London has different rules for different boroughs. The prime central residential property prices average around £1.2 million. Though the demand properties is soaring, the supply is not keeping pace. According to the UK Office for National Statistics, the average price of a property in London is now £392,000. The UK is clearly an attractive location for international buyers from a business, education and property investment point of view.

However, you need to be very careful and do extra research, as the demand is on all time high and houses are scarce, so you might end up paying more for something that does not match your expectations. However, the good news is that there is a pipeline of upmarket housing projects in planning, or already under construction with 15,500 units slated for delivery by 2021. Stamp duty, transfer duty and registration charges are the important indirect costs.

To cash in on this situation, the State Bank of India is entering Britain's residential mortgage market, and will start to sell home loans through its 11-strong branch network and then through mortgage brokers from next year.

SINGAPORE

Singapore is a popular destination for professionals, especially those from the IT sector. However, property prices here have now slowed for eight consecutive quarters, as government measures to cool down the market have been effective.

Since 1973, the Singapore government has imposed restrictions on foreign ownership of all private residential property, governed by the Residential Property Act. This act was amended in 2005 allowing foreigners to purchase apartments in non-condominium developments of less than six levels without the need to obtain prior approval. A foreign national needs prior approval of the Minister of Law before purchasing restricted residential property. Its best to engage the services of a realtor.

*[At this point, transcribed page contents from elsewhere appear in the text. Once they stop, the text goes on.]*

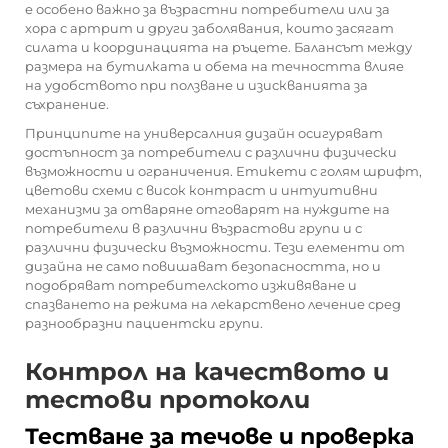
е особено важно за възрастни потребители или за
хора с артрит и други заболявания, които засягат
силата и координацията на ръцете. Балансът между
размера на бутилката и обема на течността влияе
на удобството при ползване и изискванията за
съхранение.
Принципите на универсалния дизайн осигуряват
достъпност за потребители с различни физически
възможности и ограничения. Етикети с голям шрифт,
цветови схеми с висок контраст и интуитивни
механизми за отваряне отговарят на нуждите на
потребители в различни възрастови групи и с
различни физически възможности. Тези елементи от
дизайна не само повишават безопасността, но и
подобряват потребителското изживяване и
спазването на режима на лекарствено лечение сред
разнообразни пациентски групи.
Контрол на качеството и
тестови протоколи
Тестване за течове и проверка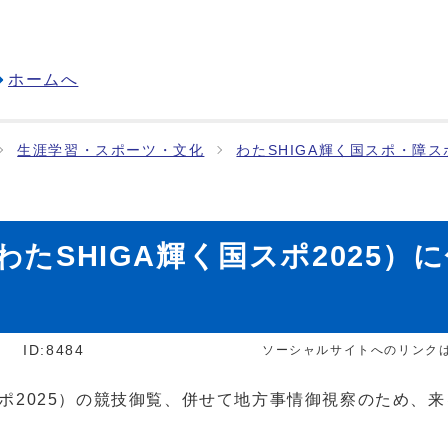
ホームへ
生涯学習・スポーツ・文化
わたSHIGA輝く国スポ・障ス
わたSHIGA輝く国スポ2025
]
ID:8484
ソーシャルサイトへのリンク
スポ2025）の競技御覧、併せて地方事情御視察のため、来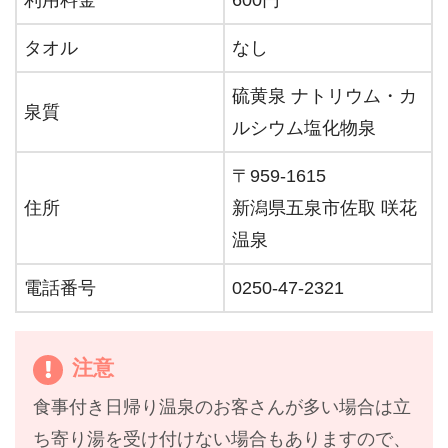
利用料金
600円
タオル
なし
硫黄泉
ナトリウム・カ
泉質
ルシウム塩化物泉
〒959-1615
住所
新潟県五泉市佐取 咲花
温泉
電話番号
0250-47-2321
注意
食事付き日帰り温泉のお客さんが多い場合は立
ち寄り湯を受け付けない場合もありますので、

In Singapore, properties are sold on either a freehold or leasehold tenure. You either can buy from the Housing Development Board (HDB), condominiums or landed property. A foreigner or Singapore Permanent Resident buying the first residential property including HDB flat would have to pay additional buyer's stamp duty (ABSD) at 5 per cent. If he owns an HDB flat and wants to upgrade to a private condominium unit, he will have to pay ABSD of 10 per cent as it will be his second property. Financing options too are available for foreigners.